Deployment is such an easy point to attack but does it actually make sense? Narratives change after the fact, not before.
For example, Giroux, DeBrincat and Brassard aren't playing especially well against Florida. As fans, we say, give the guys playing well that game more minutes! Makes a lot of sense, right?
So, does the narrative become the best players play? Or does the more likely narrative become, every time someone doesn't play well DJ crushes their confidence and gives their minutes away.
As a coaching philosophy, do you give veteran players more leeway to play their way out of a poor game? Sounds like in this case we're saying no.

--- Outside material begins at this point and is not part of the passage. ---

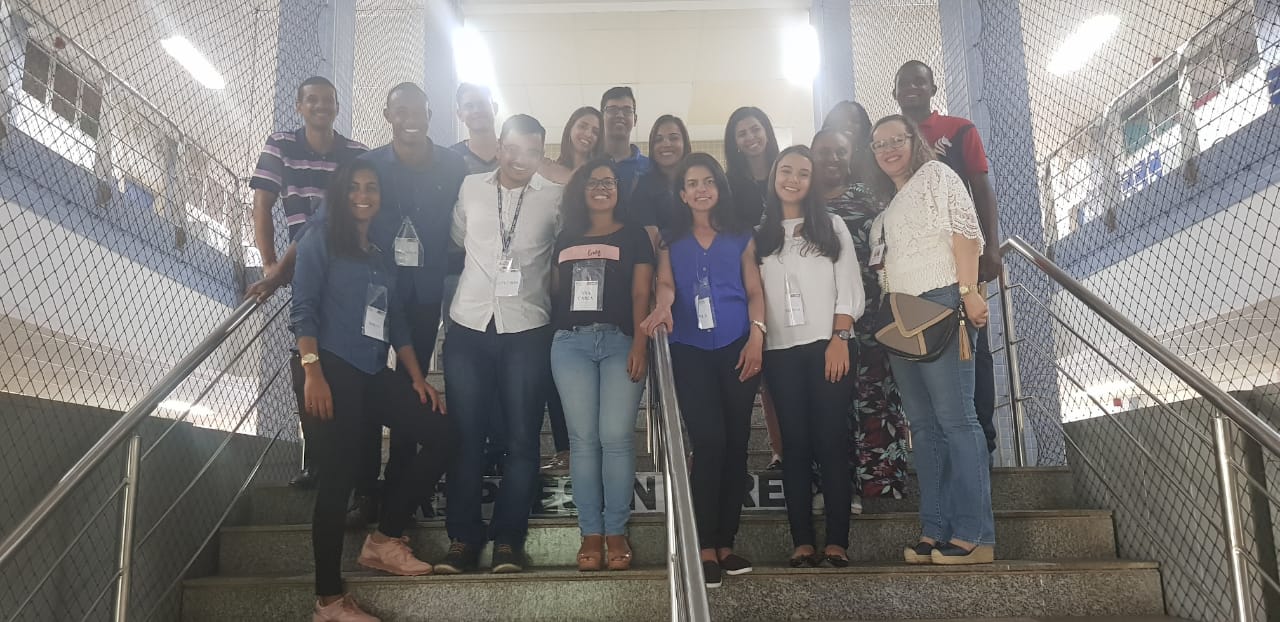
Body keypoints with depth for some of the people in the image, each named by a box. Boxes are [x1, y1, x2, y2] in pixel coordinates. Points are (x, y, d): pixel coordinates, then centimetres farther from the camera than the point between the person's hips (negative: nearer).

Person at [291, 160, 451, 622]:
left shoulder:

So when the results don't come because the lower quality players didn't actually produce more as a result of playing more, do we say DJ made the right move and we didn't get the result we hoped for or do we say the chances of getting the result we hoped for from a move like that were so small that we shouldn't have been trying that in the first place?
Another way to ask that question: which has a higher probability, of the following options - a) the guys like Pinto and Kastelic produce better results as a result of playing more minutes or b) Brassard, Giroux and DeBrincat work their way into producing because that's what good vets who've been around the block do?
These are easy decisions to make for us, without any knowledge of managing a locker room, without the insights into player mentality, without the benefit of many hours to analyze post-game results, etc. In the moment though, you make a gameplan and you stick to it. So far our gameplan this year has led to mostly good results and a couple of bad ones. Changing our gameplan which has produced mostly good results to try to fix 2 bad results is the kind of overcoaching and poor leadership that leads to bad overall seasons.